EU reports: Macedonia improved climate towards journalists - and then there is Turkey

By Emil Weber

The European Commission has praised Macedonia and Albania for recent progress regarding  freedom of expression, while Turkish politics continue to be most alarming.

EU Commission Brussels EU Commission, Brussels

In separate reports published on 17 April 2018, for the assessment of the countries’ annual situation regarding a potential European Union enlargement, the Commission acknowledged that Macedonia made "good progress", Albania "some progress" whereas, the other Western Balkan states Bosnia and Herzegovina, Kosovo, Montenegro and Serbia made no progress at all.

The assessments come almost two months after the Commission published a "Western Balkan Strategy" where it reiterated the EU perspective for the six Western Balkan countries, noting specifically the overall front-running progress of Montenegro and Serbia.

In the new report it says, that Macedonia has improved the climate towards journalists, that its new government made supportive statements as well as providing easier access to public information. "There has been a decrease in pressure on journalists with an improved political climate", the report says, despite noting the continued presence of intimidations and court proceedings. The report emphasises the improvement of audio-visual media supervision, a better election coverage by the public broadcaster, as well as the discontinuation of government-paid commercials for private tv stations as previously recommended by the EU.

The report encouraged more improvements in Macedonian journalists’ labour rights while noting that most hate speech and ethical violations took place in online media. In Albania, physical assaults on journalists “remain very rare”, it added. One case was reported in March 2017 that was swiftly condemned by the authorities, and investigations were launched which led to the perpetrator’s arrest. According to the report, Albanian public broadcaster offers balanced news, as the audio-visual supervisory body has made the final preparation for the digital switchover.

However, more progress would be expected in the field of labour rights for journalists and the improvement of independency of Albanian media. “The editorial direction of private media continues to be strongly influenced by political and business interests”, the report said.

No Progress

In the other four Western Balkan states "no progress" was made, it said in the report. Explicitly mentioned was the year to year doubled number of attacks against journalists in Kosovo and seven attacks in Montenegro, as well as the absence of an institutional follow-up or convictions on attacks and intimidations against journalists in Bosnia and Herzegovina and Serbia. 

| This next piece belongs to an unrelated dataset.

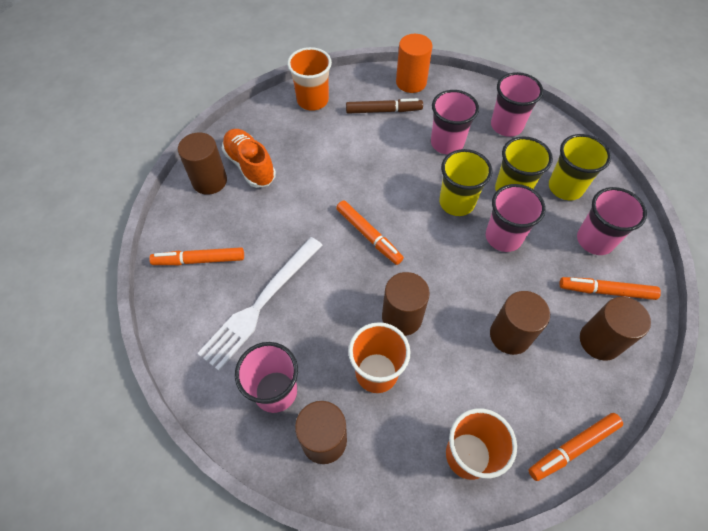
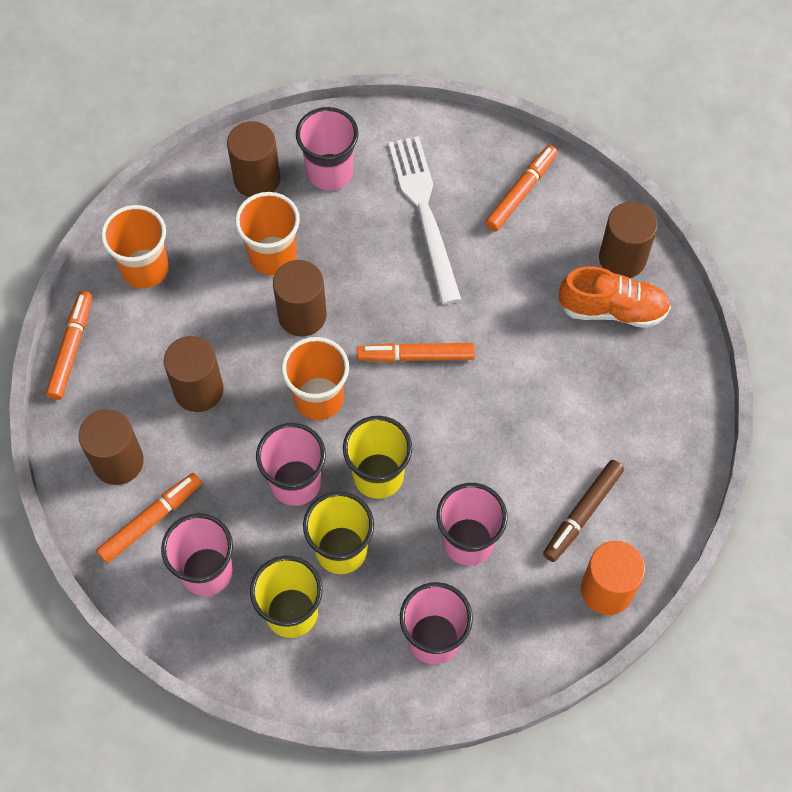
camera: 130 degrees right, 5 degrees up
(312, 100) = (668, 445): orange cup -> orange cup (319, 398)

All four countries - Bosnia and Herzegovina, Kosovo, Montenegro and Serbia, continue to face challenges with media ownership and transparency of finances, it said. Similarly, their public broadcasters remain prone to or vulnerable to political influence. The report also said, that Serbia in particular needs to strengthen the independence of the Regulatory Body for Electronic Media (REM) “to safeguard media pluralism”. Overall the Western Balkan media environment would encourage self-censorship, it adds. 

Serious relapse in Turkey

Regarding the situation in Turkey, the EU Commissions’ report underscores the country’s serious relapse when it comes to freedom of expression. “Heavy pressure on media continued” with estimated more than 150 journalists imprisoned, extensive threats and attacks, as well as the ongoing interference with editorial independence. According to the report, 175 media outlets remained closed down due to “emergency decrees” and 5,882 academics were expelled from 118 universities.

“The Radio and Television Corporation (TRT), displays a significant pro-government line. […] State-sponsored advertising is neither fairly nor transparently distributed,” the report said. “Journalism in Turkey is an increasingly precarious profession with low wages, the risk of judicial harassment and the lack of job security”.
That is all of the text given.